Instructions for the task
Could you update the lines from the start of the records through the line containing "24 - باب المزاح", inclusive, by replacing every "باب" with "فصل" and changing nothing else? Return only those lines.

Extracted records
--------------------

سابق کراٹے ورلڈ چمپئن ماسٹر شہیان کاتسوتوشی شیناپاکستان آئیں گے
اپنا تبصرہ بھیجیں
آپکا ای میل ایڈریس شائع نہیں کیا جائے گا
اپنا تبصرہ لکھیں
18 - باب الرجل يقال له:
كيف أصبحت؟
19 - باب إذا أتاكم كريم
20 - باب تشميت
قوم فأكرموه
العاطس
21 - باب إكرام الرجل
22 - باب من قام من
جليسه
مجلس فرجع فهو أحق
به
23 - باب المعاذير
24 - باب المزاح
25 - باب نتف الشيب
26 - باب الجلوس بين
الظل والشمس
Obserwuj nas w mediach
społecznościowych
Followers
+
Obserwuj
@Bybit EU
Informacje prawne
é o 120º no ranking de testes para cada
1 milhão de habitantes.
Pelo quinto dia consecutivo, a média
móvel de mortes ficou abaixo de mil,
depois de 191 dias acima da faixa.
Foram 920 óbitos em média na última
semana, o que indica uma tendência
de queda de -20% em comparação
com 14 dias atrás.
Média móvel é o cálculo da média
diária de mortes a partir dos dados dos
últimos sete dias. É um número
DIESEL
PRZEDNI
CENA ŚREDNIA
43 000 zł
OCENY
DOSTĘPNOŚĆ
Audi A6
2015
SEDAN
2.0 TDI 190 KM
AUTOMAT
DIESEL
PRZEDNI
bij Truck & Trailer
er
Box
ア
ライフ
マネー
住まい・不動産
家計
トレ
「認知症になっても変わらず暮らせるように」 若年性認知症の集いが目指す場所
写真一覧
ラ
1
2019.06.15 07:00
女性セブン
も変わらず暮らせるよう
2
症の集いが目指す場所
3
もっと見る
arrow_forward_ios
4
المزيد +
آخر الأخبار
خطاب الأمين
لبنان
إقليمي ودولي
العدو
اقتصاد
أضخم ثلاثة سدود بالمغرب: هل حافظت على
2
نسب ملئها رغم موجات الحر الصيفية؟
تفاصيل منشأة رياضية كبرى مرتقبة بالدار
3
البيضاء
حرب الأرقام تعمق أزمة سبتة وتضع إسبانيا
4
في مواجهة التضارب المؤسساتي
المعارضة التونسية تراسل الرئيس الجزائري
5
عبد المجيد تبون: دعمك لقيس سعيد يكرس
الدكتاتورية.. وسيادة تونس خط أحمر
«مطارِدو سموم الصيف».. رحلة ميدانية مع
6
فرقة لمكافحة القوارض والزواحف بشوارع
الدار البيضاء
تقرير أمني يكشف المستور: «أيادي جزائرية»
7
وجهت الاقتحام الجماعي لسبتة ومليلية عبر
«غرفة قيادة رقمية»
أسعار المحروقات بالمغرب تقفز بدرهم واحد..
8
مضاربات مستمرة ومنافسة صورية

--------------------

The answer
سابق کراٹے ورلڈ چمپئن ماسٹر شہیان کاتسوتوشی شیناپاکستان آئیں گے
اپنا تبصرہ بھیجیں
آپکا ای میل ایڈریس شائع نہیں کیا جائے گا
اپنا تبصرہ لکھیں
18 - فصل الرجل يقال له:
كيف أصبحت؟
19 - فصل إذا أتاكم كريم
20 - فصل تشميت
قوم فأكرموه
العاطس
21 - فصل إكرام الرجل
22 - فصل من قام من
جليسه
مجلس فرجع فهو أحق
به
23 - فصل المعاذير
24 - فصل المزاح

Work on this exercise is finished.